# Drilling wheels to fit



## OldskoolGP (Aug 24, 2009)

I've got these 16" wheels I used as wheels for drag tires on my Grand Prix. They are 115x5 and I want to use them on the GTO, but of course the GTO is 120x5. Has anyone ever heard of a place that can redrill wheels or is it even possible? With a difference of only 5mm, I have to see if it can be done before I chuck the wheels in the garbage and buy new ones.


----------



## Poncho Dan (Jun 30, 2009)

115x5? Odd, I thought they were 110mm bolt spacing... but whatever. Craigslist them if you're worried, I was told that Grand Prix wheels will fit a 99-05 Grand Am like a glove (which has a 110mm spacing). I've been bugging my mother-in-law to give me her factory chrome twisted-spokes for my Grand Am when she decides to ditch it.

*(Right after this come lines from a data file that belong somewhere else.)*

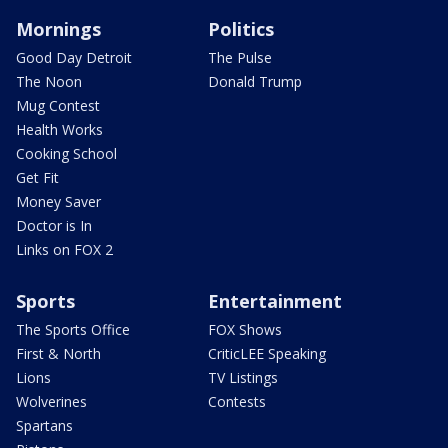
Mornings
Politics
Good Day Detroit
The Pulse
The Noon
Donald Trump
Mug Contest
Health Works
Cooking School
Get Fit
Money Saver
Doctor is In
Links on FOX 2
Sports
Entertainment
The Sports Office
FOX Shows
First & North
CriticLEE Speaking
Lions
TV Listings
Wolverines
Contests
Spartans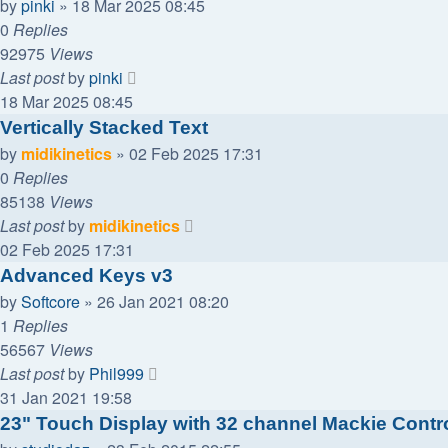
by
pinki
»
18 Mar 2025 08:45
0
Replies
92975
Views
Last post
by
pinki
18 Mar 2025 08:45
Vertically Stacked Text
by
midikinetics
»
02 Feb 2025 17:31
0
Replies
85138
Views
Last post
by
midikinetics
02 Feb 2025 17:31
Advanced Keys v3
by
Softcore
»
26 Jan 2021 08:20
1
Replies
56567
Views
Last post
by
Phil999
31 Jan 2021 19:58
23" Touch Display with 32 channel Mackie Contro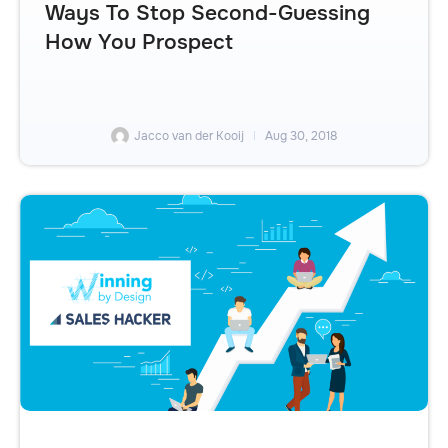
Ways To Stop Second-Guessing
How You Prospect
Jacco van der Kooij
Aug 30, 2018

Redrilling won't fix a bolt spacing issue, as your lug centers will be still be off by 5mm.

I hope this helps.


----------



## Northeast Rod Run (Oct 29, 2008)

Poncho Dan said:


> Redrilling won't fix a bolt spacing issue, as your lug centers will be still be off by 5mm.
> 
> I hope this helps.


^^^^^^^^^^^^^

what he said


----------